Herlihy also said they work with the Colorado Department of Transportation(CDOT) to monitor travel through their cameras. She said it appeared that travel to the high country was down by about 27% over the holiday compared to 2019.
While data surrounding the number of cases, hospitalizations and the positivity rate have been rising, the reproductive number which represents the average number of people that can be infected from one person dipped slightly. It fell to 1.2 from the peak value of nearly 1.7. Ideally, the reproductive number should be below one to slow the virus spread.
Currently, transmission control is at about 71%, according to Samet, who said ideally it should be at 80%. With the holidays ahead he said it's unlikely we'll reach that threshold and could move in the wrong direction.
"The point here is we need to be maintaining as high a level of transmission control as possible particularly when these likely holiday mixing, increased mixing is superimposed on where we are now, not have the R-value below one," said Samet.
Herlihy said the state recommends the following:
- To cancel gatherings with people not in their household ( including any holiday gatherings)
- Wear a mask if outside of the home
- Stay at least six feet from others
Herlihy also touched on new options from the Centers for Disease Control and Prevention regarding quarantine. She stressed that the 14-day quarantine is still the "gold standard" but said in some cases the quarantine period following an exposure could be reduced to seven or 10 days.

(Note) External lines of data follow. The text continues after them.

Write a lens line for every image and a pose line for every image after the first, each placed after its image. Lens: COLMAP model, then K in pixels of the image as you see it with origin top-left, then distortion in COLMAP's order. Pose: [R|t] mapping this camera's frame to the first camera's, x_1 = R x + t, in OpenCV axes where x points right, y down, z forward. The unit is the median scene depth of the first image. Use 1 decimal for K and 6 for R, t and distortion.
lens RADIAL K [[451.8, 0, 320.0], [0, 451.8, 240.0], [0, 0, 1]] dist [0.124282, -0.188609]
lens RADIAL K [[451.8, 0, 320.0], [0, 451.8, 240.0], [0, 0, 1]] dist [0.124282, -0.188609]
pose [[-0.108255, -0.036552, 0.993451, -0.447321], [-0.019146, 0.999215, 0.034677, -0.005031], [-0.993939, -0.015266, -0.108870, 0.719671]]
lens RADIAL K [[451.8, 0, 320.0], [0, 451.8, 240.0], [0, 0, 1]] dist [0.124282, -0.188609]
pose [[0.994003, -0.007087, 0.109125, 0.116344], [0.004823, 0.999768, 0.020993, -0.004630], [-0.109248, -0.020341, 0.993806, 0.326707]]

Even if they have stopped quarantine people should monitor for the symptoms for the full 14 days.
"We know that under these shortened quarantine scenarios, there are going to be a small percentage of people that could potentially go on to develop infection," Herlihy said.
Earlier his week, Dr. Anthony Fauci, the nation's top infectious disease expert, joined Gov. Jared Polis (D-Colorado) for a briefing.
"The numbers were already going up," he said. "Instead of thinking in terms of the Thanksgiving holiday, and then the Christmas holiday as two separate events, I think we're going to be looking at 30 or more days of a period of time of precarious risk."
Hospitalizations related to the novel coronavirus have reached nearly 1,900, according to the latest numbers from CDPHE.
The seven-day, moving average positivity rate increased to 11.9%, according to CDPHE, which is well above the World Health Organization (WHO) recommendation that the positivity rate be at or below 5% to contain the virus.
On Wednesday the Colorado Legislature wrapped up a three-day special session during which several bills were passed to provide relief during the ongoing pandemic.